Data provided:
#####

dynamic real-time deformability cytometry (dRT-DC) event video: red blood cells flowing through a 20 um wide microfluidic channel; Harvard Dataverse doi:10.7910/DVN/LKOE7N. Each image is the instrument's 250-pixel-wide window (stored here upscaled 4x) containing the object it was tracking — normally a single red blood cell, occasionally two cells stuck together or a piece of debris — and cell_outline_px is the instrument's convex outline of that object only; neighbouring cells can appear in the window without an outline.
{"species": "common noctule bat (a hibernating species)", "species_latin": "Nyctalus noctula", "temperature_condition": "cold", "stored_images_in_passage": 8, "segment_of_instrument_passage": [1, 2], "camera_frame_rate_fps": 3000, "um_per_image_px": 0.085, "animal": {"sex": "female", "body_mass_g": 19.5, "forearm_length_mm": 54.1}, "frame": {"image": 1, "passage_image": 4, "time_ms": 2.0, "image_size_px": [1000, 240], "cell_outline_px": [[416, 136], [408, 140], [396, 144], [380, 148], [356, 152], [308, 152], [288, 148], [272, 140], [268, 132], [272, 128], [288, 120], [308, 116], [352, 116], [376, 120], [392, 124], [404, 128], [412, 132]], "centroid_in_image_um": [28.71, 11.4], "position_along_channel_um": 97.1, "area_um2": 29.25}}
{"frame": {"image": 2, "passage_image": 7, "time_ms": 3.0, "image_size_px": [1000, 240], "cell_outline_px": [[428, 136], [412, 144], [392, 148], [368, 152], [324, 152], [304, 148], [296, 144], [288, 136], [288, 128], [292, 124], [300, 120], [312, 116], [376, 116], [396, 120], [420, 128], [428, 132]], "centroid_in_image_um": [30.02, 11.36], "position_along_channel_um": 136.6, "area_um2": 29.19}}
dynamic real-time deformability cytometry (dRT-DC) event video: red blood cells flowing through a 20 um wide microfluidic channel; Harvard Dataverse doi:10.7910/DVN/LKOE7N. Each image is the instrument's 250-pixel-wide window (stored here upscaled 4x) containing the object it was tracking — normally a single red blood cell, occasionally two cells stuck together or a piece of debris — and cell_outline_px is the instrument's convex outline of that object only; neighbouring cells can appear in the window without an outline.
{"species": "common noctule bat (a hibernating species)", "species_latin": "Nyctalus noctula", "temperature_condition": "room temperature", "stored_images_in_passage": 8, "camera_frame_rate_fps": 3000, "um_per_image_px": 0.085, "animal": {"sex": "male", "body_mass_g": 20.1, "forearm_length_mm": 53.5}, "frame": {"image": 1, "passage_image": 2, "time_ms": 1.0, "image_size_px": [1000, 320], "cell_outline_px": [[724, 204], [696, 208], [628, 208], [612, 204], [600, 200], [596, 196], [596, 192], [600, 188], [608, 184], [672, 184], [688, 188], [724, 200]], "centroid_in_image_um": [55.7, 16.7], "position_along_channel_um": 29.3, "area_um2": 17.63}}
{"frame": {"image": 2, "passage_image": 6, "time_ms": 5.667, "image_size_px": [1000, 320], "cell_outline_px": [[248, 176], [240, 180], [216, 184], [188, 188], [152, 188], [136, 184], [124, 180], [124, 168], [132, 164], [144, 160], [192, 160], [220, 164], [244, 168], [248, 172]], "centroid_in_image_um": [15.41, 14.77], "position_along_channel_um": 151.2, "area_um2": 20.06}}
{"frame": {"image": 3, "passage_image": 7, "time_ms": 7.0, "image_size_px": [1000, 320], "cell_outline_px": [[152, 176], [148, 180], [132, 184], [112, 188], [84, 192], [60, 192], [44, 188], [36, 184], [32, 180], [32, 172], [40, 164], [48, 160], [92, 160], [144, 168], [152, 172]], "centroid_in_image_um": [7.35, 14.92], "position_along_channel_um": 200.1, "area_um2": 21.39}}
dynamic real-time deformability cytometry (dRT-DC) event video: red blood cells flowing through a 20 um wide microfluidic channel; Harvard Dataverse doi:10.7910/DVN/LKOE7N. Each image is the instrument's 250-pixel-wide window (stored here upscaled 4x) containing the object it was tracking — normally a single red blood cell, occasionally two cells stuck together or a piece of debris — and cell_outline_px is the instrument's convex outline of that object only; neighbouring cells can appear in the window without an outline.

#####

What is needed:
Reproduce all the records precisely.

Reply to the task:
dynamic real-time deformability cytometry (dRT-DC) event video: red blood cells flowing through a 20 um wide microfluidic channel; Harvard Dataverse doi:10.7910/DVN/LKOE7N. Each image is the instrument's 250-pixel-wide window (stored here upscaled 4x) containing the object it was tracking — normally a single red blood cell, occasionally two cells stuck together or a piece of debris — and cell_outline_px is the instrument's convex outline of that object only; neighbouring cells can appear in the window without an outline.
{"species": "common noctule bat (a hibernating species)", "species_latin": "Nyctalus noctula", "temperature_condition": "cold", "stored_images_in_passage": 8, "segment_of_instrument_passage": [1, 2], "camera_frame_rate_fps": 3000, "um_per_image_px": 0.085, "animal": {"sex": "female", "body_mass_g": 19.5, "forearm_length_mm": 54.1}, "frame": {"image": 1, "passage_image": 4, "time_ms": 2.0, "image_size_px": [1000, 240], "cell_outline_px": [[416, 136], [408, 140], [396, 144], [380, 148], [356, 152], [308, 152], [288, 148], [272, 140], [268, 132], [272, 128], [288, 120], [308, 116], [352, 116], [376, 120], [392, 124], [404, 128], [412, 132]], "centroid_in_image_um": [28.71, 11.4], "position_along_channel_um": 97.1, "area_um2": 29.25}}
{"frame": {"image": 2, "passage_image": 7, "time_ms": 3.0, "image_size_px": [1000, 240], "cell_outline_px": [[428, 136], [412, 144], [392, 148], [368, 152], [324, 152], [304, 148], [296, 144], [288, 136], [288, 128], [292, 124], [300, 120], [312, 116], [376, 116], [396, 120], [420, 128], [428, 132]], "centroid_in_image_um": [30.02, 11.36], "position_along_channel_um": 136.6, "area_um2": 29.19}}
dynamic real-time deformability cytometry (dRT-DC) event video: red blood cells flowing through a 20 um wide microfluidic channel; Harvard Dataverse doi:10.7910/DVN/LKOE7N. Each image is the instrument's 250-pixel-wide window (stored here upscaled 4x) containing the object it was tracking — normally a single red blood cell, occasionally two cells stuck together or a piece of debris — and cell_outline_px is the instrument's convex outline of that object only; neighbouring cells can appear in the window without an outline.
{"species": "common noctule bat (a hibernating species)", "species_latin": "Nyctalus noctula", "temperature_condition": "room temperature", "stored_images_in_passage": 8, "camera_frame_rate_fps": 3000, "um_per_image_px": 0.085, "animal": {"sex": "male", "body_mass_g": 20.1, "forearm_length_mm": 53.5}, "frame": {"image": 1, "passage_image": 2, "time_ms": 1.0, "image_size_px": [1000, 320], "cell_outline_px": [[724, 204], [696, 208], [628, 208], [612, 204], [600, 200], [596, 196], [596, 192], [600, 188], [608, 184], [672, 184], [688, 188], [724, 200]], "centroid_in_image_um": [55.7, 16.7], "position_along_channel_um": 29.3, "area_um2": 17.63}}
{"frame": {"image": 2, "passage_image": 6, "time_ms": 5.667, "image_size_px": [1000, 320], "cell_outline_px": [[248, 176], [240, 180], [216, 184], [188, 188], [152, 188], [136, 184], [124, 180], [124, 168], [132, 164], [144, 160], [192, 160], [220, 164], [244, 168], [248, 172]], "centroid_in_image_um": [15.41, 14.77], "position_along_channel_um": 151.2, "area_um2": 20.06}}
{"frame": {"image": 3, "passage_image": 7, "time_ms": 7.0, "image_size_px": [1000, 320], "cell_outline_px": [[152, 176], [148, 180], [132, 184], [112, 188], [84, 192], [60, 192], [44, 188], [36, 184], [32, 180], [32, 172], [40, 164], [48, 160], [92, 160], [144, 168], [152, 172]], "centroid_in_image_um": [7.35, 14.92], "position_along_channel_um": 200.1, "area_um2": 21.39}}
dynamic real-time deformability cytometry (dRT-DC) event video: red blood cells flowing through a 20 um wide microfluidic channel; Harvard Dataverse doi:10.7910/DVN/LKOE7N. Each image is the instrument's 250-pixel-wide window (stored here upscaled 4x) containing the object it was tracking — normally a single red blood cell, occasionally two cells stuck together or a piece of debris — and cell_outline_px is the instrument's convex outline of that object only; neighbouring cells can appear in the window without an outline.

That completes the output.